I didn’t know how, but I knew that guy in the Hawaiian shirt was really an ogre.
I saw him through a gap in the plywood, standing at the end of the alley behind our craft booth, gnawing on a big, greasy turkey leg. He had hairy arms and a hook nose and one big eyebrow all the way across his forehead.
I sat completely still while my heart thudded. Ogres were the ones that ate children, right?
Except that nobody in the crowd seemed to notice him. Magic dust or something sparkled all around him, but everyone else walked by like he was just some random guy hanging out at the fair. I didn’t know what was scarier – the fact that I was looking at a real, live ogre or the fact that I was the onlyone seeing the freaking ogre. Had the meatball completely rolled off my spaghetti? I held my breath and squeezed my eyes shut ... then looked again.
The guy in the Hawaiian shirt was just a guy. No sparkles or anything.
I blew my breath out slowly. Get a grip, Cat. Rose warned you not to read those fairy tales right before bed, the other night. Right. Like I’d ever actually do schoolwork at a sleepover at my best friend’s house. I wasn’t allowed to read fairy tales or watch those kinds of movies – Mom said they’d give me Ideas – but what Mom didn’t know couldn’t hurt her.

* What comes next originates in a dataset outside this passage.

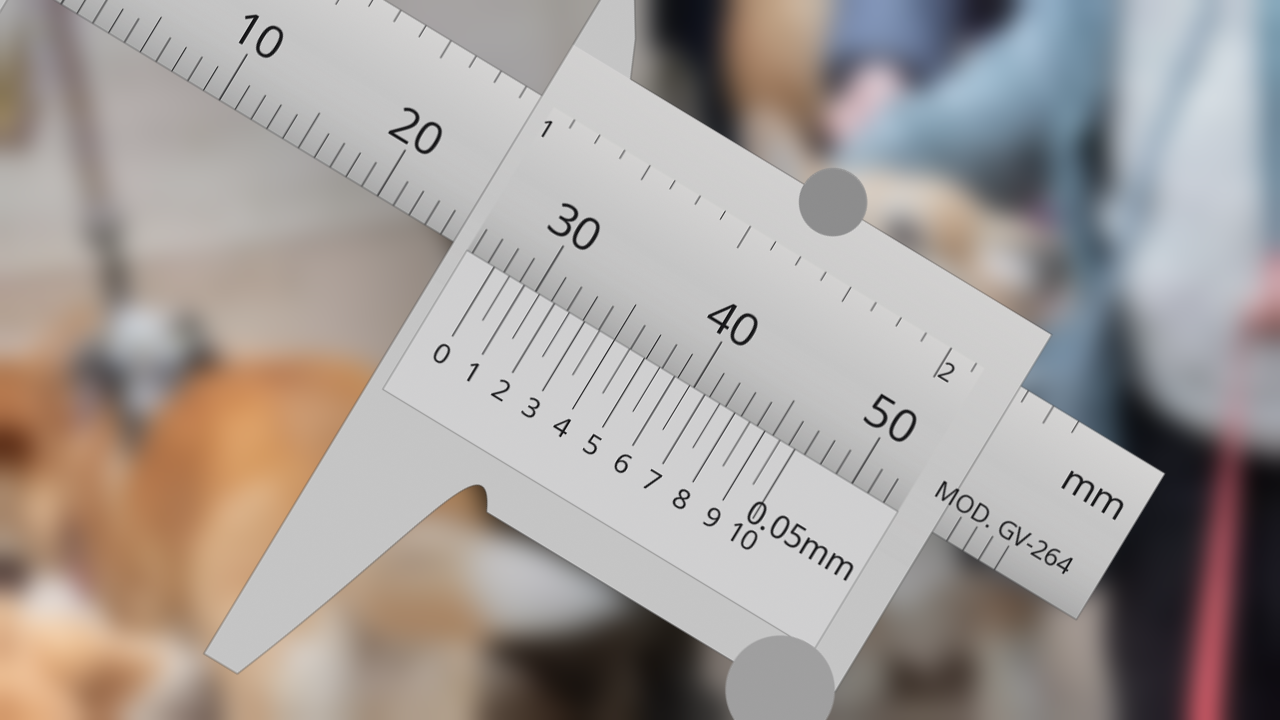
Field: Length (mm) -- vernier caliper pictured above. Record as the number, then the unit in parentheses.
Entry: 27.4 (mm)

Some words to avoid: was, were, that, saw, knew. Also, try avoiding words ending in "ly". I'd rewrite sentences with these to use stronger verbs/words.
I didn’t know how, but I knew that the guy in the Hawaiian shirt was really an ogre. If your character doesn't know how he knew, then the reader won't either.
I saw him through a gap in the plywood, standing at the end of the alley behind our craft booth, gnawing on a big, greasy turkey leg. (Yum!) He had hairy arms and a hook nose and one big eyebrow all the way across his forehead.
I sat completely still while my heart thudded. Ogres were the ones that ate children, right? Perhaps this sentence should come before the reaction regarding this thought.
Except that nobody in the crowd seemed to notice him. Magic dust (Why would the MC think it was magic dust? In her world, does magic dust give illusions monsters being really people?)or something sparkled all around him, but everyone else walked by like he was just some random guy hanging out at the fair. I didn’t know what was scarier – the fact that I was looking at a real, live ogre or the fact that I was the only one seeing the freaking ogre. This sentence is a bit telly. Had the meatball completely rolled off my spaghetti? Love this! I held my breath and squeezed my eyes shut ... then looked again.
The guy in the Hawaiian shirt was just a guy. No sparkles or anything.
I blew my breath out slowly. Get a grip, Cat. So Cat is a girl, right? Rose warned you not to read those fairy tales right before bed, the other night. Right. Like I’d ever actually do schoolwork at a sleepover at my best friend’s house.This doesn't transition well for me. No one mentioned she was supposed to be doing homework. And is Rose the friend? Was she trying to get her to do homework? Or is she naming her mom? I wasn’t allowed to read fairy tales or watch those kinds of movies – Mom said they’d give me Ideas Ideas? This sounds like her mom expects she'd get into trouble from reading a book. Most mom's worry kids will have bad dreams.– but what Mom didn’t know cwouldn’t hurt her.
Hope this was helpful! Best wishes for your writerly journey!